As stated, I’m a chronic worrier. Worried about what might happen if I do this or that. Worried about things that MIGHT happen, haven’t yet, but might. All of this stresses me out. What kind of vicious hellacious circle is that? A miserable one that’s hard to break.
Three things lately I’ve been trying to manage better: fear, stress, and worry. How entertaining that those poped up on my available episodes today and happen to be in the little bit that I got to read. Thanks for the reality check GOD!
THe podcast was first and talked about fear which is something that we ourselves manifest in our mind. Different for everyone.
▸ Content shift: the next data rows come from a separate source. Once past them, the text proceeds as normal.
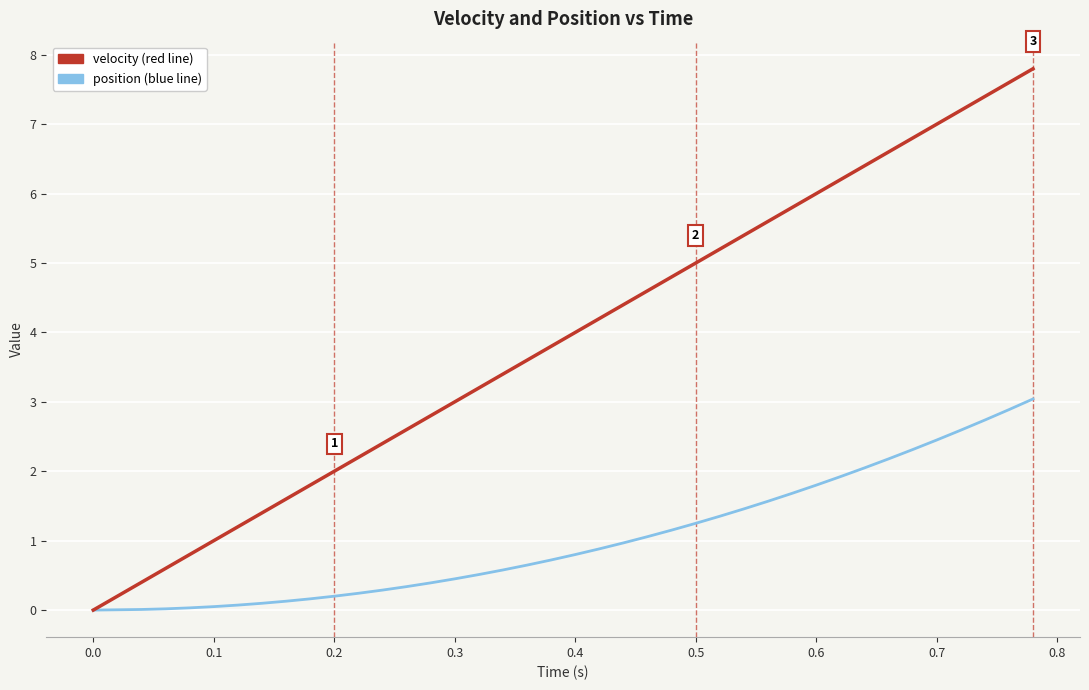

What is the maximum value shown in the chart?

7.8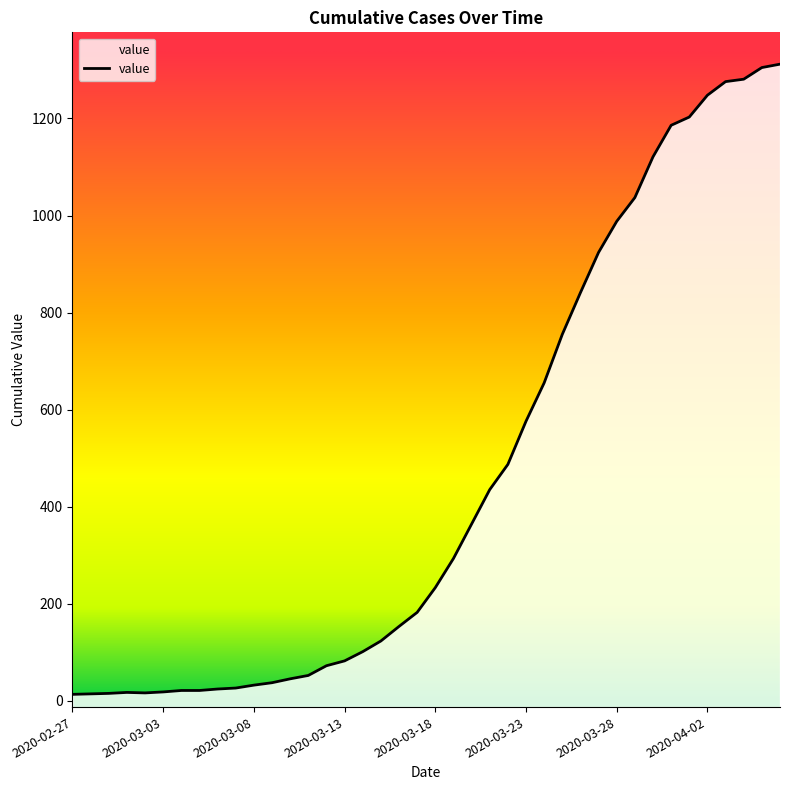

How many lines are shown in the chart?

1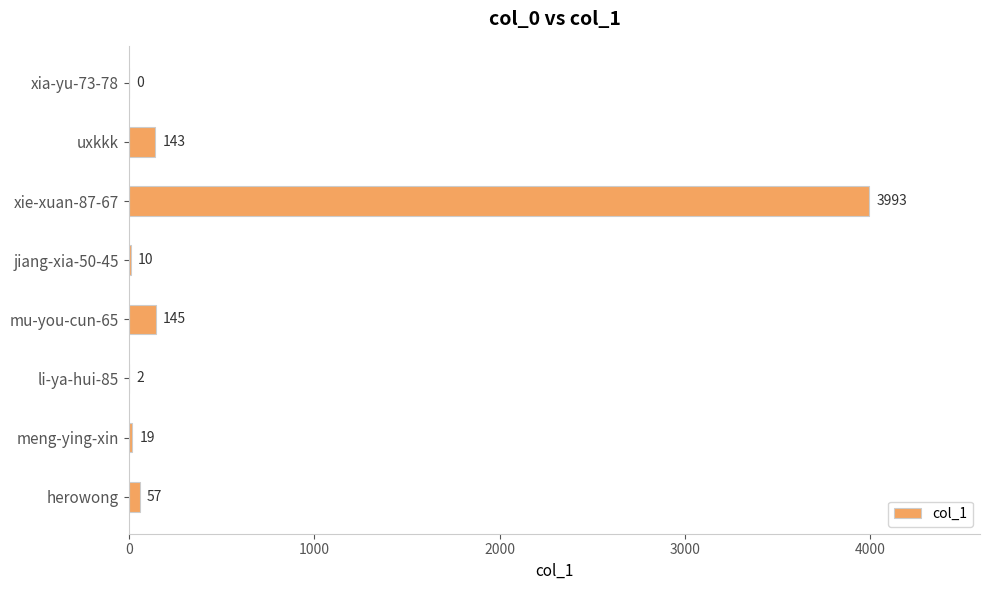

Which has a higher value, jiang-xia-50-45 or xie-xuan-87-67?

xie-xuan-87-67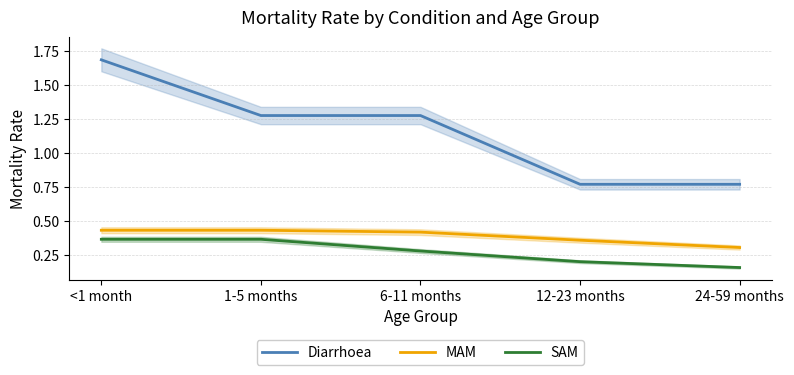

What is the average value of the MAM series?

0.4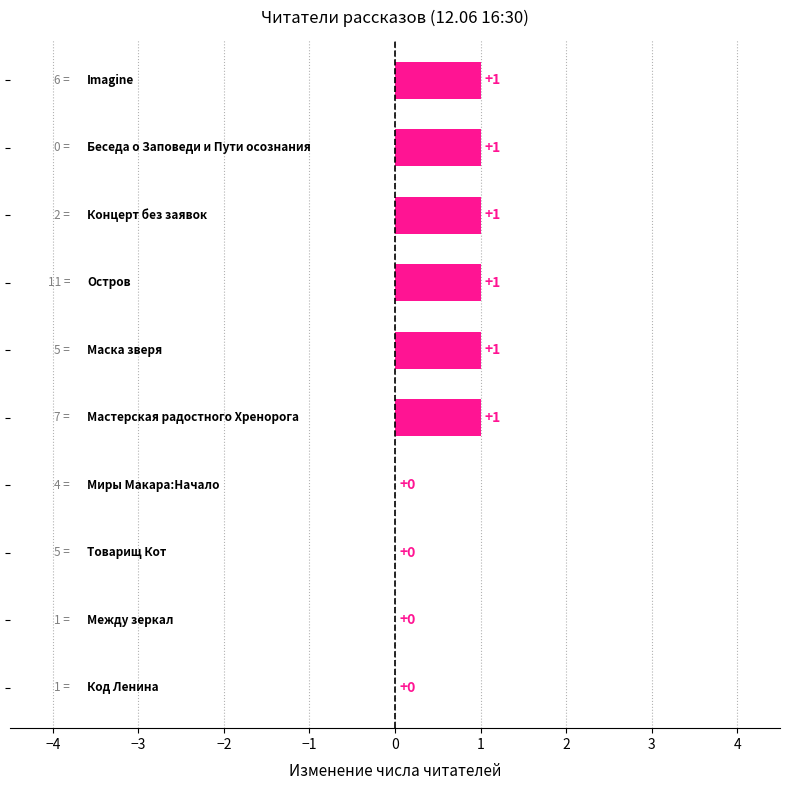

How many values are between 0 and 1?

10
Different types of fear affect us in different ways but I won’t get into that. Fear usually leads me to worry. And since I worry a lot, that’s a problem. My lastest practice has been using the adrenaline that fear gives me and working through it so that I can stop fearing things, or at least work through those and onto the next.
As it turns out for me, my fear leads to worry. Worry about what i’ll come off to people. How i’ll feel about the end result of whatever i’m doing. As I read this book, it gave three simple steps for getting over worry. I’ve heard them before but always a good reminder and maybe this is when I needed to hear it:
1. Ask yourself what is the worst that could possibly happen as result of this action
2. Prepare to accept should you need to
3. Calmly proceed to improve on the worst
Now some may say, yeah duh. But do you practice this or just verbalize that its obvious? As Brendon Burchard says a lot on his podcast, “It may be common knowledge, but its not very common practice.”
When we think of the worst possible thing that could happen, we verbalize it and confront that worst case scenario. I’m not sure about anyone else but when I verbalize worst case things, they tend to not sound quite as bad. I also start to process how to better find a solution. Second, when we accept (verbalizing helps) the worst case, we tend to gain a sense of freedom. Then third, work through a way to improve on what that worst case scenario is.
With enough practice and action, this could totally break me free of that circle of fear and worry. Maybe my stress would subside at that point. I don’t know about anyone else, but when I’m stressed, my body does all sorts of crappy things physicals. I tense up, and tighten up everywhere. My back starts to hurt and I start to loose sleep. If that isn’t a formula of feeling like crap, right?!
These steps could be applied to anything. Not to say the worst case is a good result. But at least you acknowledge what that is and can prepare yourself and start to work past to a solution should you even need it.
If you are anything like me and your fears have gotten the best of you for a long time, which leads to worry and stress, try these steps with me. Its not the first time I’ve heard the principle, but its the first time is resonated with me.